Presidente Guffanti che cosa ne pensa dei dati pubblicati dal Mef?

“Il numero delle partite Iva costituitesi nell’ultimo periodo pare aver subito una battuta d’arresto tanto per effetto del “Jobs Act”, introdotto di recente dal Governo Renzi, quanto per le agevolazioni fiscali alle assunzioni a tempo indeterminato. In parte questo arretramento potrebbe essere dovuto al nuovo regime fiscale “forfetario”, che, come indicato dall’ultima Nota del MEF, è scelto solo da 1.249 soggetti contro i 4.016 che hanno optato per il vecchio regime “di vantaggio”. Il tutto intendendo come riferito al mese di agosto il dato sui regimi agevolati, e non al mese di luglio, riportato nel testo. Va detto, comunque, che un calo di apertura delle partite Iva, se davvero legato a una riduzione di contratti di lavoro autonomo che mascherano mansioni riconducibili al lavoro dipendente, di sicuro offre una migliore legittimazione e regolarizzazione dei rapporti di lavoro. Inoltre, come si vede dai numeri del MEF, i servizi professionali rappresentano dopo il commercio, il secondo settore produttivo per numero di aperture (11,4%), una percentuale che, rapportata alla capacità dei professionisti di generare all’incirca il 15%-16% del Pil nazionale, è indicativa di un contributo medio per le partite Iva professionali anche del 40% superiore in termini di maggiore efficienza, rispetto ad altri settori”.

Tra quelle aperte ben il 47,6% è attribuibile ai giovani

“Dal nostro punto di osservazione notiamo anche che il consistente numero di partite Iva riconducibili ai più giovani (47,6% fino a 35 anni) è in linea con gli andamenti dei neo-abilitati alla professione di Dottore Commercialista.
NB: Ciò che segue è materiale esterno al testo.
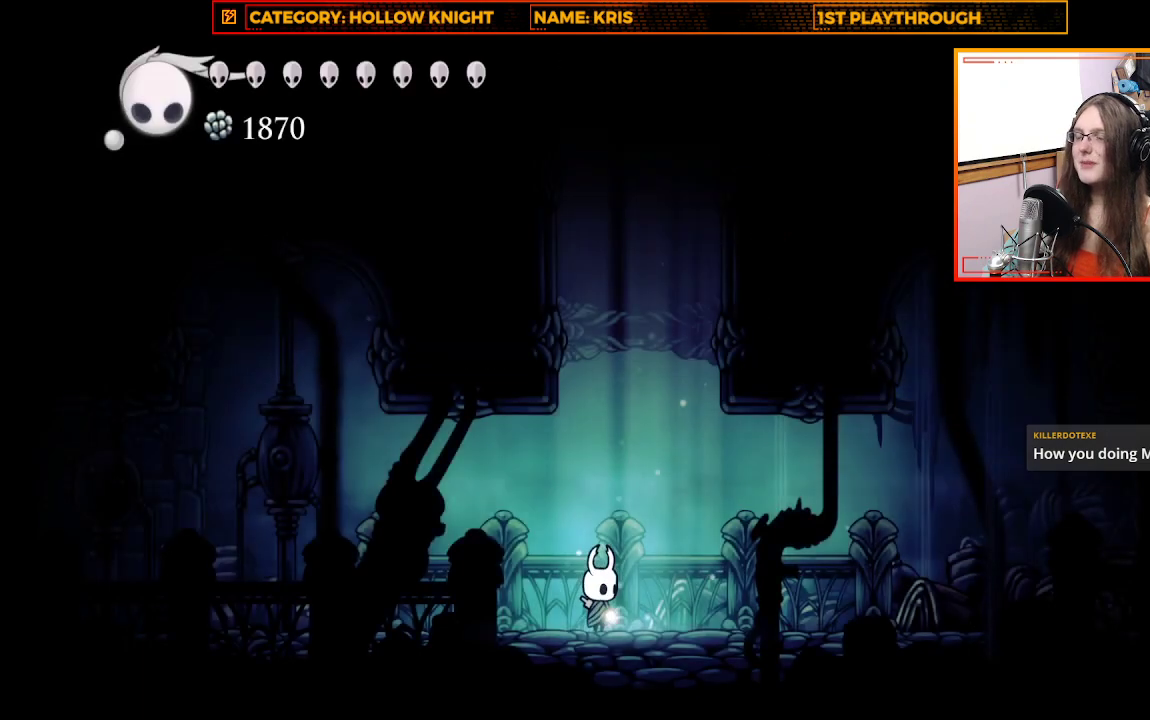
{"buttons": [], "left_stick": "center", "right_stick": "center", "events": [[167, "SELECT", "down"], [333, "SELECT", "up"]]}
Tutto ciò è un chiaro segnale del fatto che le professioni intellettuali sono vive, e che i più giovani hanno ancora voglia di affermare e vedersi riconosciute le proprie capacità di avviare un percorso lavorativo autonomo. Riconoscimenti, anche dal punto di vista previdenziale, andrebbero cristallizzati con interventi fiscali più strutturali – magra consolazione l’apertura sul credito d’imposta per le Casse – che, per garantire pensioni più adeguate ai giovani professionisti, smettano di bruciare parte dei montanti contributivi nella fase di gestione e accumulo, dopo aver già programmato di gravare sulla prestazione. La legge di stabilità, così come appare oggi, sembra purtroppo ancora una volta trascurare le istanze previdenziali dei giovani professionisti”.